Synaptosomes were isolated from the motor area of the cerebral cortex of normoxic or hypoxic (PaO₂=17–19 mmHg, for 15 min) beagle dogs of different ages. Synaptosomes were incubated in Krebs-Henseleit-Hepes buffer (for 10 min at 24°C) and the energetic state was defined by: the balance of the labile phosphates (ATP, ADP, AMP, and creatine phosphate); the respiratory rate; the redox state of the intramitochondrial NAD-couple. By the present experimental model, it is possible to evaluate the potential damage (induced by the “in vivo” hypoxic insult) that synaptosomes cannot reverse under optimal incubation. Aging affected the phosphorylation state of the post-hypoxic incubated synaptosomes. The oxygen consumption rate was quite similar in the synaptosomal fractions from the motor area of hypoxic beagle dogs of different ages, but the cytochromec anda contents were lower in the preparations from hypoxic older brains. In dogs of different ages, hypoxia always lowered the respiration of the synaptosomes, but aging affected the oxygen consumption rates only in post-hypoxic synaptosomes incubated with succinate. The synaptosomal energetic state was defined also by the redox state of the intramitochondrial NAD-couple (ΔG_ox-red) and the phosphorylation state of adenine nucleotide system (ΔG_ATP). The free-energy change (ΔΔG) for the coupled reactions was calculated, too. In synaptosomes isolated from the cerebral cortex of dogs submitted to hypoxia, the equilibrium (calculated for the mitochondrial electron transfer chain and the phosphorylation of adenine nucleotides) was markedly altered as function of aging.
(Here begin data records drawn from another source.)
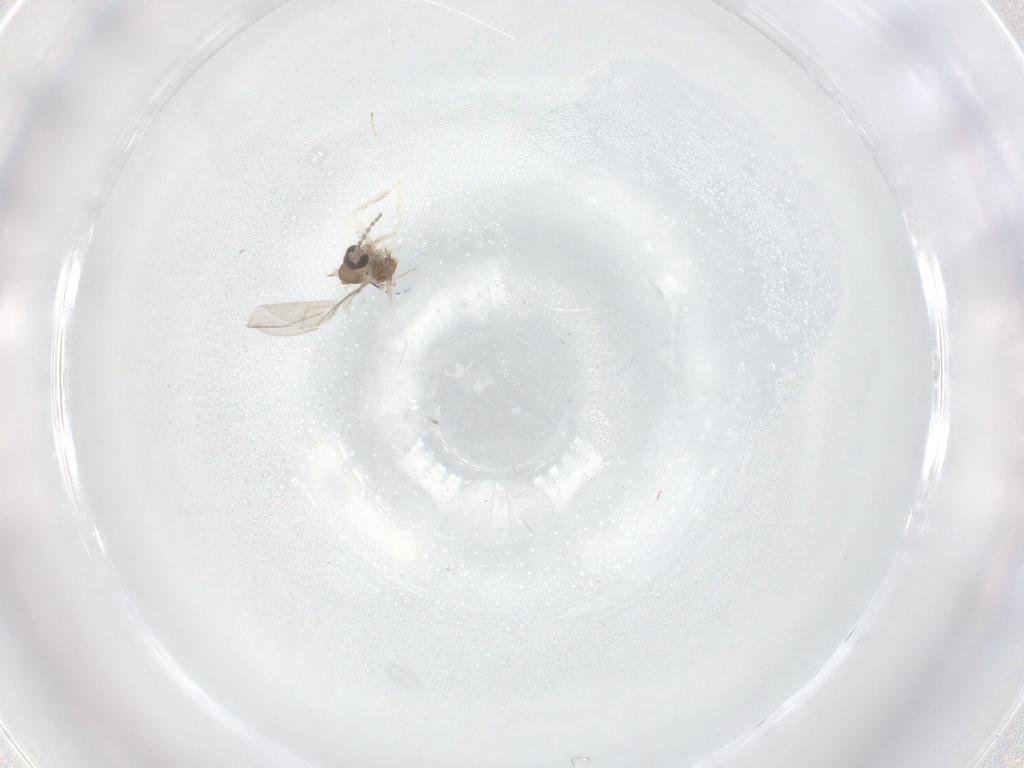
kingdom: Animalia
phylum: Arthropoda
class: Insecta
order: Diptera
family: Cecidomyiidae
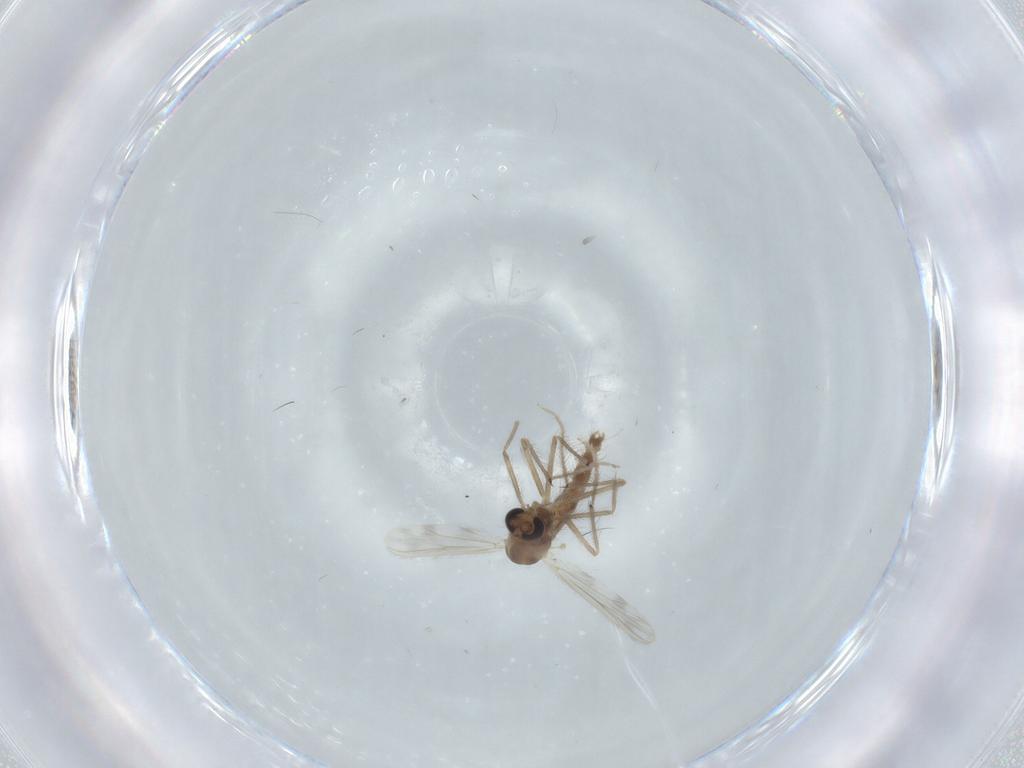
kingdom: Animalia
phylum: Arthropoda
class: Insecta
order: Diptera
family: Chironomidae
The extensive age-related ΔΔG changes were largely supported by alteration of the phosphorylation state of adenine nucleotides, rather than by modification of the redox state of the electron transfer chain. All present data suggest that the bioenergetic derangement caused by hypoxia and aging may be interpreted also in terms of modification of the biophysical and biochemical mechanisms involving the mitochondrial membranes and particularly the inner mitochondrial membrane.